There were also other more light hearted points. I experienced 'lunch' with the Crib kids. They were a little taken aback when I said, of course I wanted to eat with them! So, I was duly furnished with two plastic plates, one containing a large amount of beans in sauce, topped by what I thought at first were grass cuttings, but I was assured were Sombe, ( a legitimate vegetable.) In the second bowl there rolled, what looked suspiciously like a large lump of grey Play Doh. This, I was informed was Bugali. And Bugali I was told was, very nice. Ok. Next, came the somewhat interesting logistics of getting the said food into my mouth. No cutlery, is used for this meal. You take a small ball of play doh, sorry, bugali,  roll it around in your fingers and make a small dent in it. Then you dip the bugali ball into the beans and grass cuttings, sorry, sombe, then eat! Easy! Messy, very messy. Somehow it seemed to manage to dribble all the way up (or down) to my elbow. Not only very messy, but also not one of nicest flavour and texture combinations I have experienced. On my list of 'Nasty Green Things What I Have Eaten in Burundi' Sombe went in at second nastiest. No 1 Nasty is Sukumu Wiki. No 3 Nasty is Lenga Lenga. When the children asked if I would ever eat with them again, I said yes, but maybe not on a Bugale day!

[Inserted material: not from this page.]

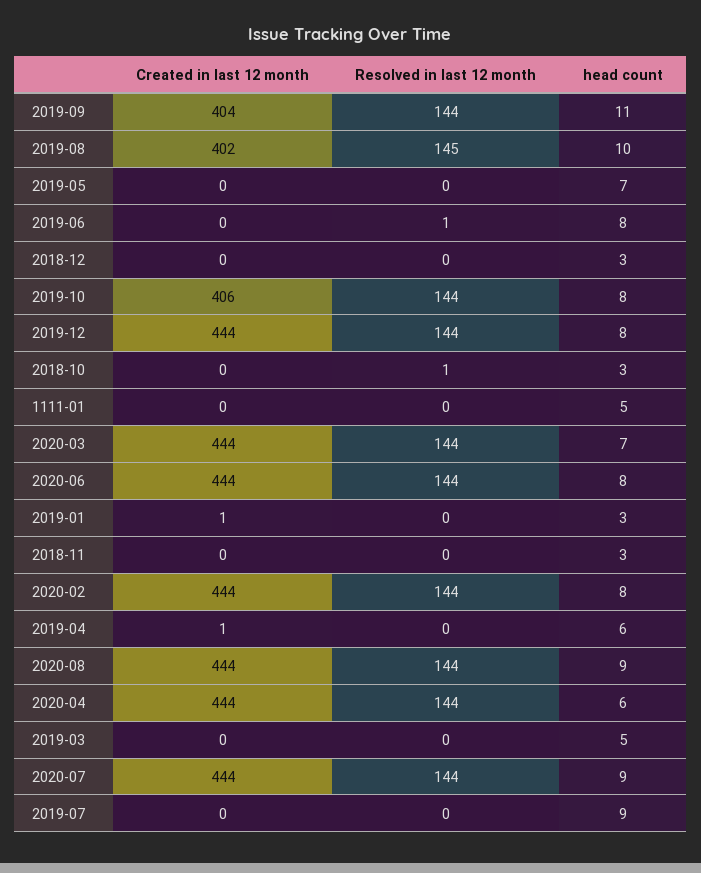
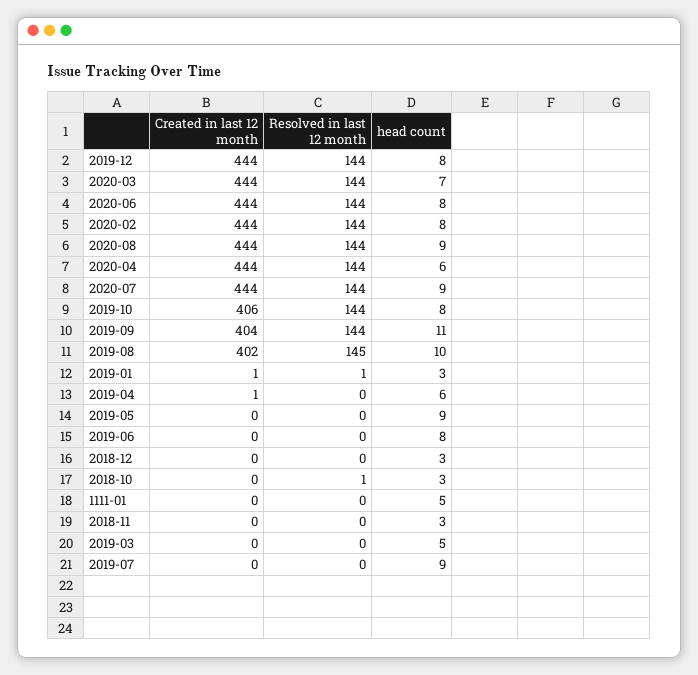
head count, 2019-05: 7 -> 9
Resolved in last 12 month, 2019-06: 1 -> 0
Resolved in last 12 month, 2019-01: 0 -> 1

I also decided on that Saturday to break my strict rule of never lending my camera to anyone under 21. It seemed right to allow two of the youngsters to have a time using it. In the morning Dada, had fun pointing it at people and clicking. Then Freddie said, 'Mrs Liz can I have a go with your camera?'
Before I had even had time to open my mouth, I was hit by an onslaught of shouts. 'No, don't let Freddie touch it.' 'He'll break it.' 'He'll smash it.' 'He's not to be trusted with things like that.'
There's  something in me, that rebells when I'm given advice like that. I just wanted to say, he's never broken anything of mine. So, in the afternoon I sought Freddie out, and gave him my camera, with a commission to take care of it and bring it back in one piece. He gave it back later with a big smile and a very interesting selection of photographs, which made me think he might well have a future in photography. All the photo's in the Blog are part of Freddies Album.

So to close, it is now Sunday. I have been on a 3 hour walking tour of Bujumbura. Just one little tale, from the walk. We (Alli + me) turned down a small back street to be faced by some cows coming towards us, sporting some extrememly oversized horns. I started my little 'mantra', which goes along the lines of, ' I'm not afraid of cows, I'm not afraid of cows .............' I managed about 6 steps and then my body decided to STOP, I am afraid of cows. I stood. I could hear Alli saying something about them being fine and not being interested in us and not to worry. I managed to blurt out, 'Alli stop, I can't walk any further.' When the lead cow changed direction and headed straight for her!! Great big horns and everything. It walked right in front of her and tossed it's head at her AND THEN started walking towards me. I'm frantically looking for somewhere to hide. I turn, there is a young Burundian boy (about 10) standing behind me. We look at each other. I think about hiding behind him, but then again maybe not. So I half slide, half teeter on the edge of the drainage ditch and hope! The cow passes without tossing it's head me. Which means I don't wet my pants. Now its the turn of the second cow. It too walks straight at Alli, tosses it's head and walks on past me.Dry pants.  Cow three, omits the head toss. Cow four, omits the change of direction and head toss. The whole scene ends with a man hanging out of a window above where I'm standing, laughing and saying, ' You scared of cows? they no hurt you, they cows.'
Oh yeah! In England cows trample people to death you know!!